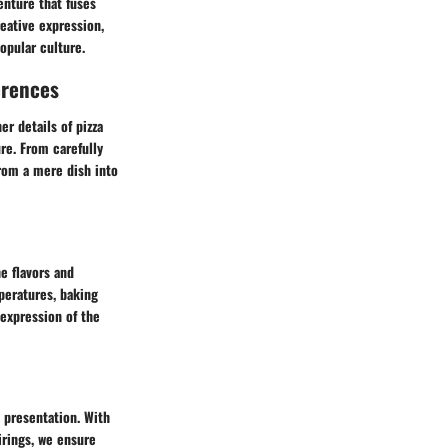
enture that fuses
reative expression,
opular culture.
erences
r details of pizza
re. From carefully
rom a mere dish into
e flavors and
peratures, baking
expression of the
 presentation. With
rings, we ensure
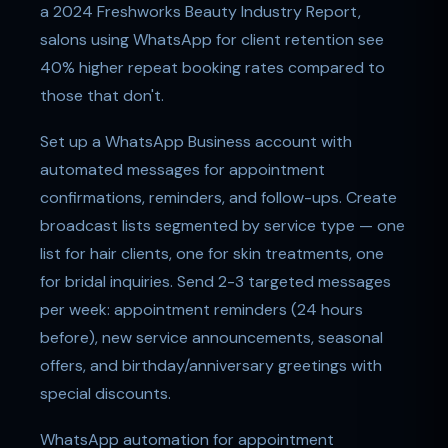
a 2024 Freshworks Beauty Industry Report,
salons using WhatsApp for client retention see
40% higher repeat booking rates compared to
those that don't.
Set up a WhatsApp Business account with
automated messages for appointment
confirmations, reminders, and follow-ups. Create
broadcast lists segmented by service type — one
list for hair clients, one for skin treatments, one
for bridal inquiries. Send 2-3 targeted messages
per week: appointment reminders (24 hours
before), new service announcements, seasonal
offers, and birthday/anniversary greetings with
special discounts.
WhatsApp automation for appointment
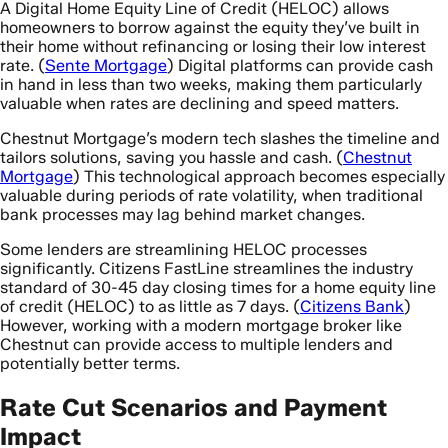
A Digital Home Equity Line of Credit (HELOC) allows
homeowners to borrow against the equity they’ve built in
their home without refinancing or losing their low interest
rate. (
Sente Mortgage
) Digital platforms can provide cash
in hand in less than two weeks, making them particularly
valuable when rates are declining and speed matters.
Chestnut Mortgage’s modern tech slashes the timeline and
tailors solutions, saving you hassle and cash. (
Chestnut
Mortgage
) This technological approach becomes especially
valuable during periods of rate volatility, when traditional
bank processes may lag behind market changes.
Some lenders are streamlining HELOC processes
significantly. Citizens FastLine streamlines the industry
standard of 30-45 day closing times for a home equity line
of credit (HELOC) to as little as 7 days. (
Citizens Bank
)
However, working with a modern mortgage broker like
Chestnut can provide access to multiple lenders and
potentially better terms.
Rate Cut Scenarios and Payment
Impact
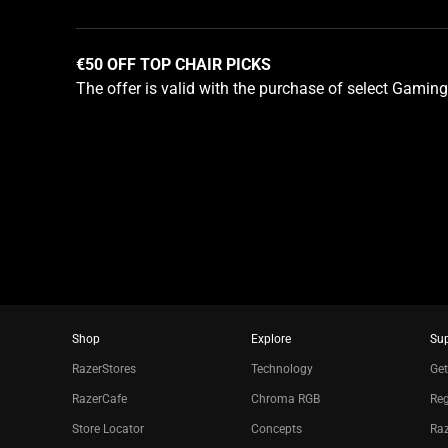
using
the
slide
€50 OFF TOP CHAIR PICKS
dots.
The offer is valid with the purchase of select Gaming
Shop
Explore
Su
RazerStores
Technology
Get
RazerCafe
Chroma RGB
Reg
Store Locator
Concepts
Raz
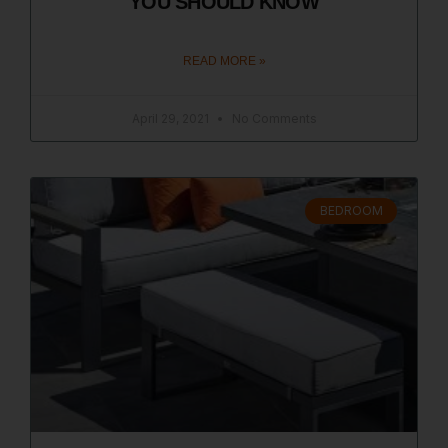
YOU SHOULD KNOW
READ MORE »
April 29, 2021
No Comments
BEDROOM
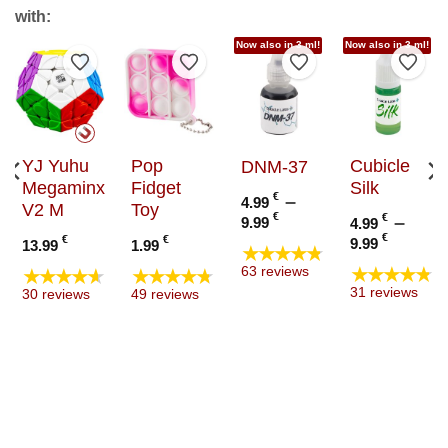
with:
Now also in 3 ml!
Now also in 3 ml!
to Wishlist
Add to Wishlist
Add to Wishlist
Add to Wishlist
Add t
YJ Yuhu
Pop
Cubicle
DNM-37
Megaminx
Fidget
Silk
€
–
4.99
V2 M
Toy
Price
€
€
–
9.99
4.99
range:
Price
€
€
€
9.99
13.99
1.99
★★★★★
4.99 €
range
★★★★★
★★★★★
★★★★★
63 reviews
through
4.99 €
31 reviews
30 reviews
49 reviews
9.99 €
throu
9.99 €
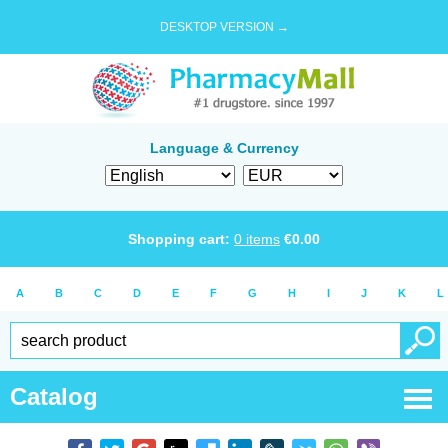
DESKTOP VERSION →
Language & Currency
Shopping cart:
0
items
€
0.00
A
B
C
D
E
F
G
H
I
J
K
L
Catalog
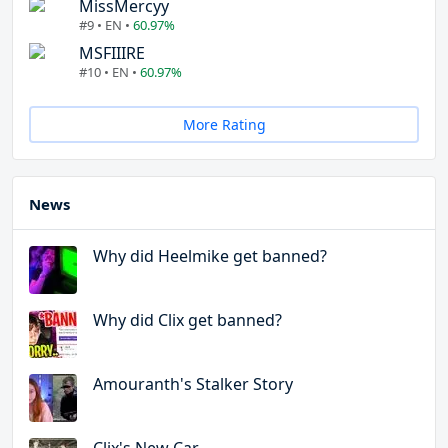
MissMercyy
#9 • EN •
60.97%
MSFIIIRE
#10 • EN •
60.97%
More Rating
News
Why did Heelmike get banned?
Why did Clix get banned?
Amouranth's Stalker Story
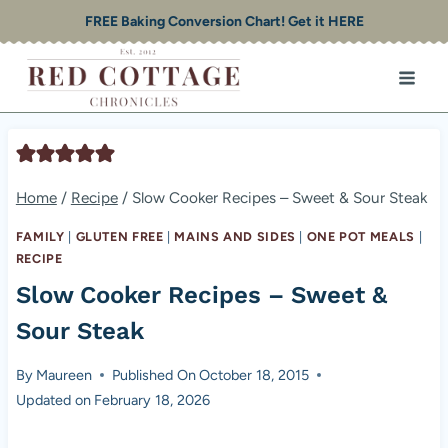
Skip
FREE Baking Conversion Chart! Get it HERE
to
content
Home
/
Recipe
/
Slow Cooker Recipes – Sweet & Sour Steak
FAMILY
|
GLUTEN FREE
|
MAINS AND SIDES
|
ONE POT MEALS
|
RECIPE
Slow Cooker Recipes – Sweet &
Sour Steak
By
Maureen
Published On
October 18, 2015
Updated on
February 18, 2026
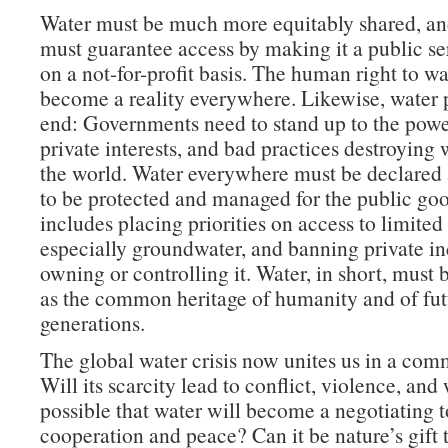
Water must be much more equitably shared, a
must guarantee access by making it a public se
on a not-for-profit basis. The human right to w
become a reality everywhere. Likewise, water
end: Governments need to stand up to the power
private interests, and bad practices destroying 
the world. Water everywhere must be declared a
to be protected and managed for the public goo
includes placing priorities on access to limited
especially groundwater, and banning private i
owning or controlling it. Water, in short, must
as the common heritage of humanity and of fut
generations.
The global water crisis now unites us in a com
Will its scarcity lead to conflict, violence, and 
possible that water will become a negotiating t
cooperation and peace? Can it be nature’s gift 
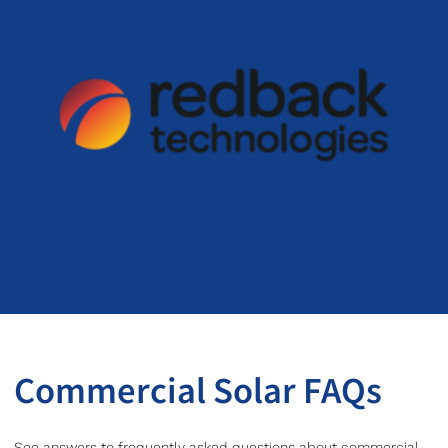
Commercial Solar FAQs
See answers to frequently asked questions about commercial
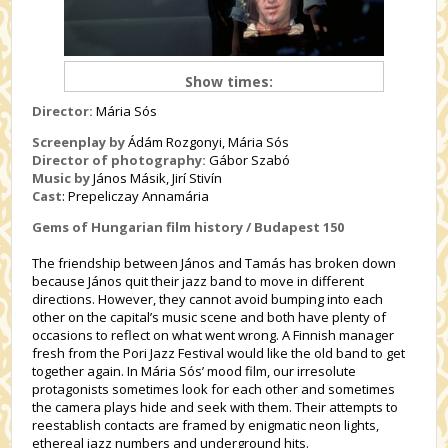
Show times:
Director:
Mária Sós
Screenplay by
Ádám Rozgonyi, Mária Sós
Director of photography:
Gábor Szabó
Music by
János Másik,
Jirí Stivín
Cast
:
Prepeliczay Annamária
Gems of Hungarian film history / Budapest 150
The friendship between János and Tamás has broken down
because János quit their jazz band to move in different
directions. However, they cannot avoid bumping into each
other on the capital’s music scene and both have plenty of
occasions to reflect on what went wrong. A Finnish manager
fresh from the Pori Jazz Festival would like the old band to get
together again. In Mária Sós’ mood film, our irresolute
protagonists sometimes look for each other and sometimes
the camera plays hide and seek with them. Their attempts to
reestablish contacts are framed by enigmatic neon lights,
ethereal jazz numbers and underground hits.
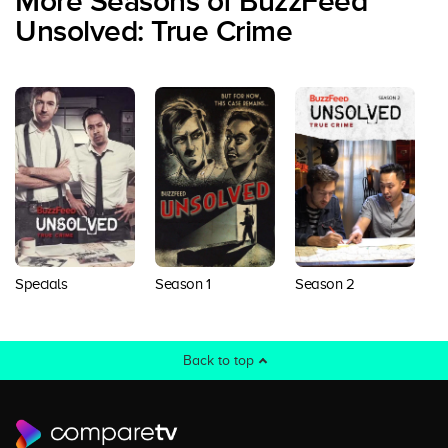
More Seasons of BuzzFeed
Unsolved: True Crime
S
Specials
Season 1
Season 2
Back to top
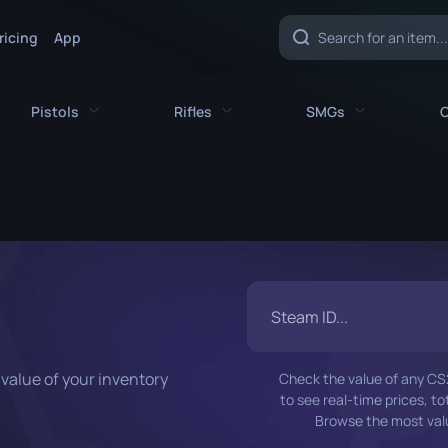
ricing
App
Pistols
Rifles
SMGs
C
es
All Pistols
All Rifles
All SMGs
CZ75-Auto
AK-47
MAC-10
e
Desert Eagle
AUG
MP5-SD
nife
Dual Berettas
AWP
MP7
fe
Five-SeveN
FAMAS
MP9
value of your inventory
Check the value of any CS2 
ife
Glock-18
G3SG1
P90
to see real-time prices, t
Browse the most valu
P2000
Galil AR
PP-Bizon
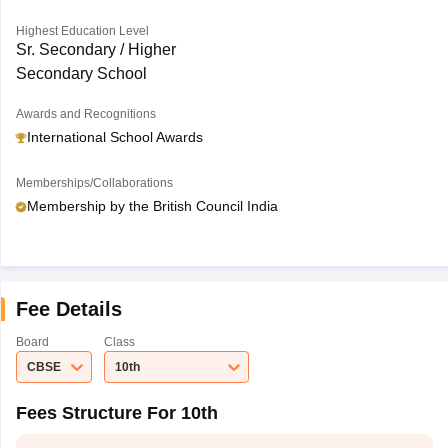
Highest Education Level
Sr. Secondary / Higher
Secondary School
Awards and Recognitions
International School Awards
Memberships/Collaborations
Membership by the British Council India
Fee Details
Board
Class
CBSE
10th
Fees Structure For 10th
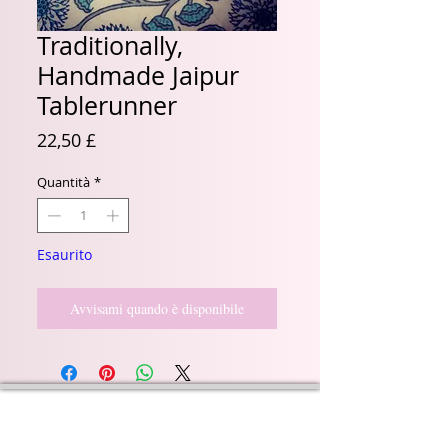
Traditionally,
Handmade Jaipur
Tablerunner
Prezzo
22,50 £
Quantità
*
Esaurito
Avvisami quando è disponibile
Wyld Rose Holistics emerged out of our passion for
natural essential oils, natural creamy butters and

+ + + +

• Work request: Only one stretch of the data is wanted: write out exactly the lines from the one holding "Back to top" through the one holding "Awards and Recognitions", both included, without the pictures.

• Exercise output:
Back to top
ricing
App
Pistols
Rifles
SMGs
C
es
All Pistols
All Rifles
All SMGs
CZ75-Auto
AK-47
MAC-10
e
Desert Eagle
AUG
MP5-SD
nife
Dual Berettas
AWP
MP7
fe
Five-SeveN
FAMAS
MP9
value of your inventory
Check the value of any CS2 
ife
Glock-18
G3SG1
P90
to see real-time prices, t
Browse the most valu
P2000
Galil AR
PP-Bizon
Highest Education Level
Sr. Secondary / Higher
Secondary School
Awards and Recognitions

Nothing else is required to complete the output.